Jika mau menjabarkan, kenapa sih terjadi kekerasan dalam rumah tangga dan biasanya dilakukan oleh suami? Saya yakin, setiap laki-laki yang melakukan kekerasan kepada pasangannnya, adalah laki-laki yang mendapatkan perlakuan kurang baik saat kecilnya. Bisa jadi ada trauma masa kecil yang belum terselesaikan. Dendam itu terus tumbuh ditambah dengan tekanan sana sini, meledaklah pada istrinya. Sayangnya, pola ini akan terus berlanjut serta diwariskan ke generasi berikutnya. Jika saja tak ada upaya memutus mata rantainya.

Upaya-upaya untuk setidaknya mengurangi kekerasan terhadap perempuan sebenarnya bisa dilakukan dari rumah sejak anak kecil. Diperlukan kesadaran diri dari kedua orang tua untuk memaafkan masa lalu dan tidak melampiaskan pada anaknya. Mata rantai itu harus diputus. Dan yang bisa memutuskannya adalah orang tua saat ini. Berdamai walau tak mudah demi kebaikan anak di masa mendatang adalah pengorbanan yang tak akan sia-sia.

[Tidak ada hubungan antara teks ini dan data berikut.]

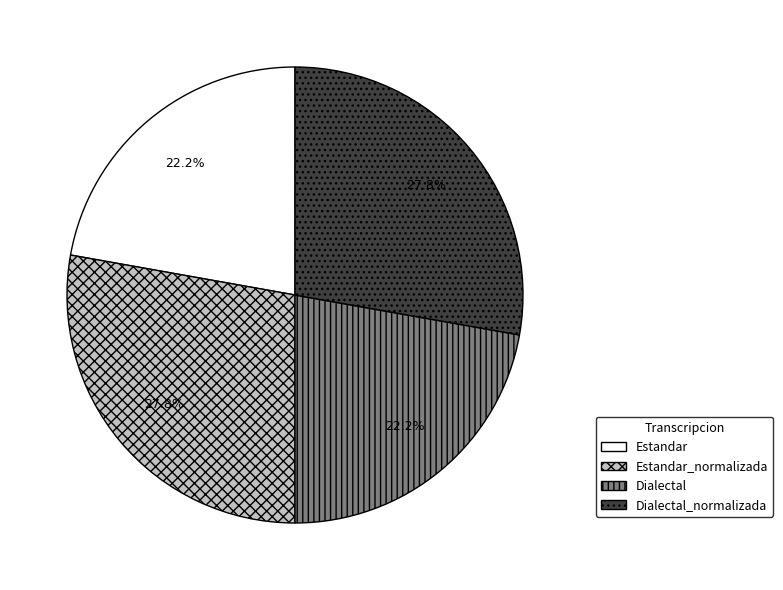

Which has a higher value, Estandar_normalizada or Dialectal?

Estandar_normalizada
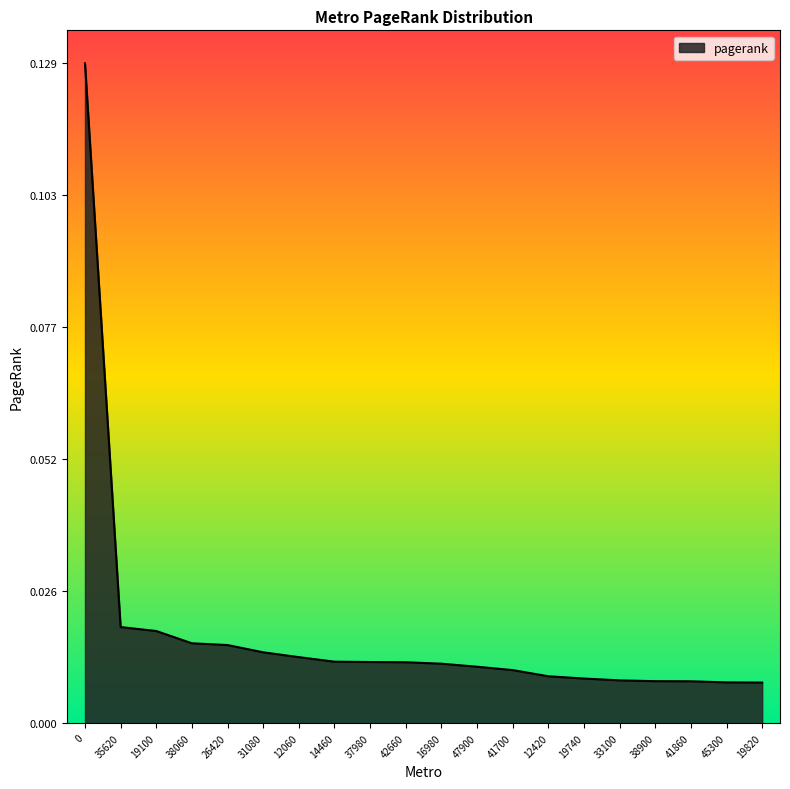

Between 12060 and 19100, which is larger?

19100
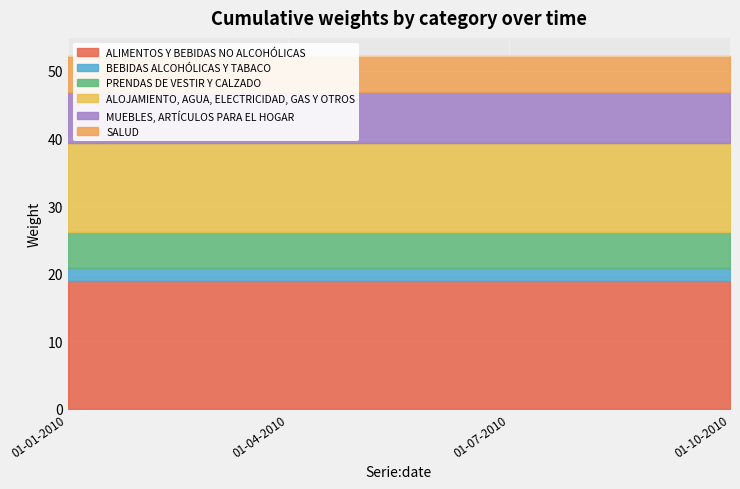

Count the number of categories in the chart.

4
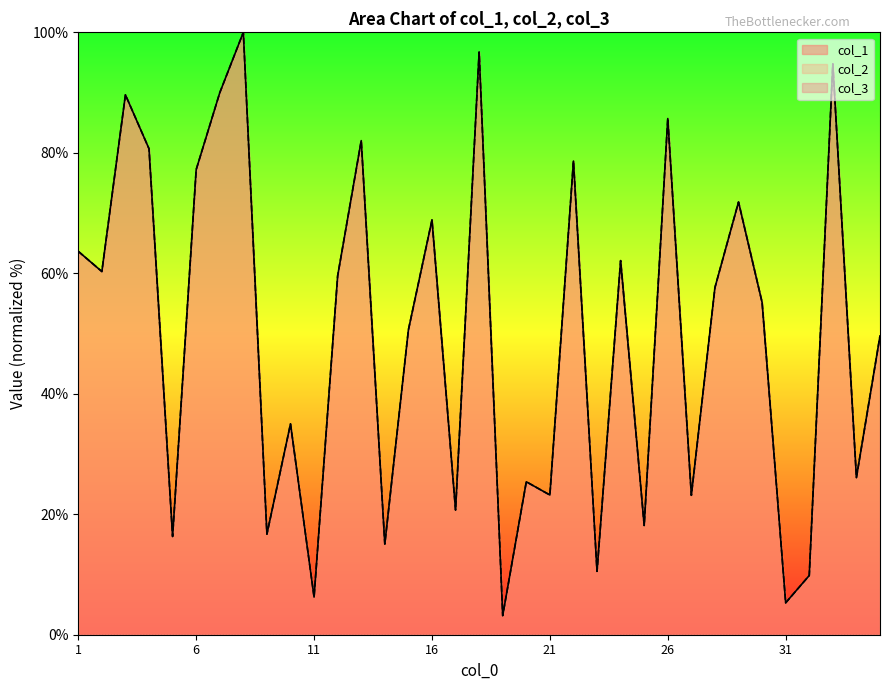

Where is the first local maximum for col_2?

3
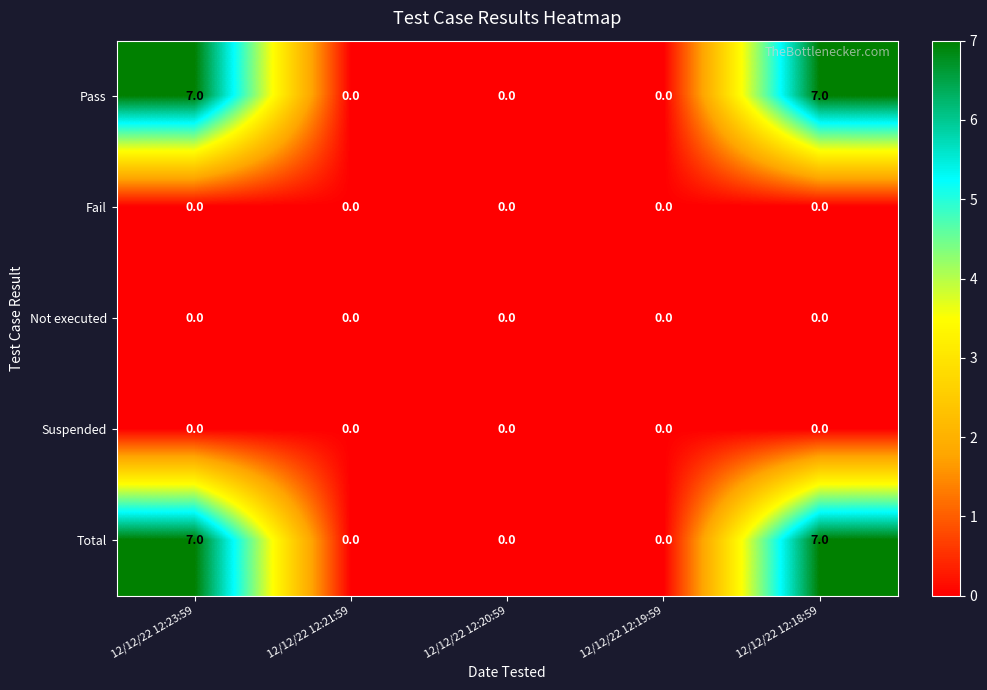

What is the total value across all series at 12/12/22 12:18:59?

14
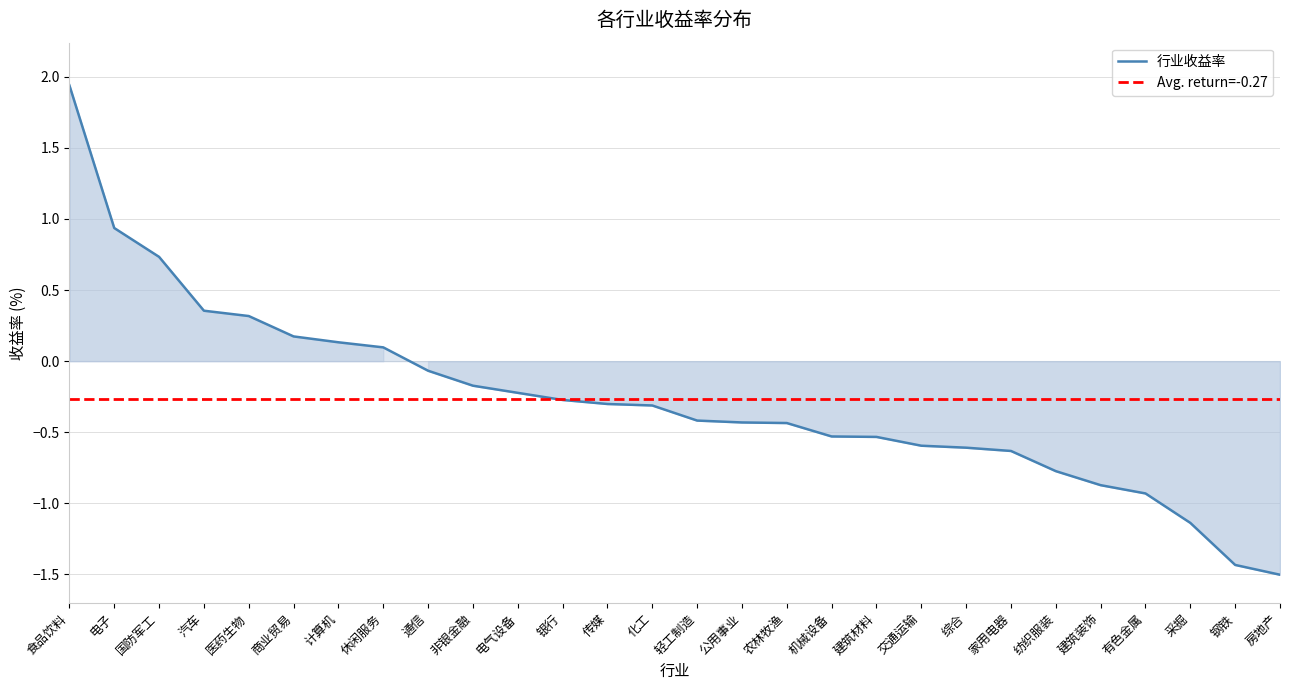

True or false: the data has more than 1 interior local peaks.

False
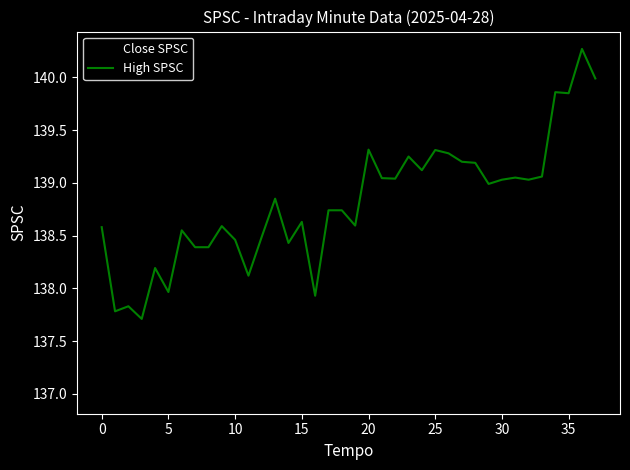

What is the maximum value for Close SPSC?

140.3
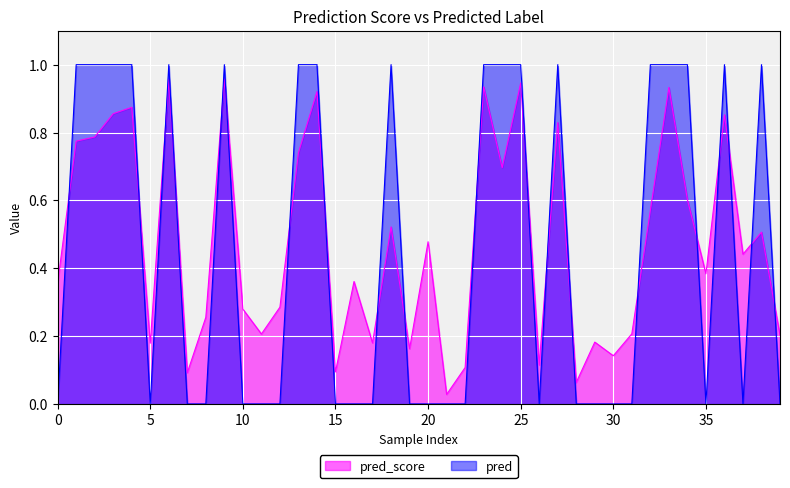

True or false: pred_score has more than 2 points higher than both neighbors.

True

Orang tua bisa belajar ilmu parenting. Perlakukan anak dengan penuh kasih sayang. Berikan contoh bagaimana memperlakukan perempuan. Jangan membeda-bedakan antara anak laki-laki dan perempuan, keduanya memiliki hak dan kesempatan yang sama untuk berkembang. Hapus budaya patriarki yang nyatanya sangat merugikan perempuan. Dan yang tak kalah penting, bentengi anak agar terhindar dari bahaya pelecehan seksual baik di lingkungan sekitar maupun sekolah. Ini sangat penting, mengingat kejahatan bisa terjadi di mana saja dan orang tua tak selamanya bisa mengawasi.

 


Harapan saya, semoga ada semacam Lembaga Masyarakat setingkat minimal kecamatan, yang fokus mengedukasi sampai ke pedesaan tentang perlindungan terhadap perempuan dan parenting anak. Semoga tidak ada lagi diskriminasi, agar perempuan Indonesia juga ikut berperan aktif menjadi bagian dari pembangunan bangsa ini.